The U.S. Environmental Protection Agency had to buy some fountain pens for Administrator Scott Pruitt, a purchase that would not usually raise any eyebrows if not for one small detail. Internal emails indicate that the pens, customized by a Washington-based jewelry store, costed the agency $1,560.
This meant taxpayers collectively shelled out $130 for each of Pruitt's new pens, and that was just part of the order sent out to Tiny Jewel Box, a store that claims to be the "premier destination for fine jewelry and watches" in D.C.
The details for this purchase order are in the emails that are part of the thousands of messages released this week as part of a Freedom of Information Act request by the Sierra Club, as triggered by a lawsuit filed by the group.
As obtained by The Washington Post, the account manager was discussing the payments for and delivery of a dozen silver fountain pens, each customized with the signature of EPA head Scott Pruitt as well as the seal of the agency.
Together with a set of pricey and personalized journals, the stationery order added up to $3,230, to be approved by a top agency aide under Pruitt, Millan Hupp. "The cost of the Qty. 12 Fountain Pens will be around $1,560.00," the store staff emailed Hupp in August of last year.

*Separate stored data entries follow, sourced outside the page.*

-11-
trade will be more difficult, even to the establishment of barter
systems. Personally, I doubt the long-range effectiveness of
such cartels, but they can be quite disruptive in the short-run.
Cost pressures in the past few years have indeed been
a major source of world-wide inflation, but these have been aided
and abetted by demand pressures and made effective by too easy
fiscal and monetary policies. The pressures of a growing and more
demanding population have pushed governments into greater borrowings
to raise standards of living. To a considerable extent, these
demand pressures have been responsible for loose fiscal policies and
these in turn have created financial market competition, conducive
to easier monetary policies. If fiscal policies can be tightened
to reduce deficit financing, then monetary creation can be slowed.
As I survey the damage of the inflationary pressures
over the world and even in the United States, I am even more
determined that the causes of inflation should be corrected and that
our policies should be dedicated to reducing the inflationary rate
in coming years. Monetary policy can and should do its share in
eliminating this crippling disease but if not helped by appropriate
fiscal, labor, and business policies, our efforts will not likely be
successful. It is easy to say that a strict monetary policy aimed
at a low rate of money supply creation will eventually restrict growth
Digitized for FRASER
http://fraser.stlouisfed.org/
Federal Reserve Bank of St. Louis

"All the other items total cost is around $1,670.00 which these items are in process. Please advise," the message added, to which Hupp replied with a "Yes, please order" the next day. EPA spokesman Jahan Wilcox defended the purchase, saying that the pens were ordered to be handed out as gifts to VIPs.
"These purchases were made for the purpose of serving as gifts to the Administrator's foreign counterparts and dignitaries upon his meeting with them," Wilcox said in a statement, as quoted by The Hill.
"This adheres to the same protocol of former EPA Administrators and were purchased using funds budgeted for such a purpose," the spokesperson claimed. Pruitt has been faced with criticism for what is perceived to be a lavish and wasteful use of taxpayer money on things ranging from office upgrades and premium vehicles to first-class travel arrangements.
One office upgrade, in particular, caught the attention of the Government Accountability Office — a soundproof phone booth that eventually cost the agency $43,000. It started with a simple secure telephone line installation, one that would have cost no more than $13,500 according to Bloomberg.
Over time, the project became a privacy booth equipped with silenced ventilation and special soundproof paneling that will keep conversations from leaking out. According to EPA spokesman Wilcox, it was not something the agency head had asked for.
"Administrator Pruitt simply requested a secure phone line but never asked for a soundproof booth, nor did he have knowledge of its purchase," Wilcox said at the time.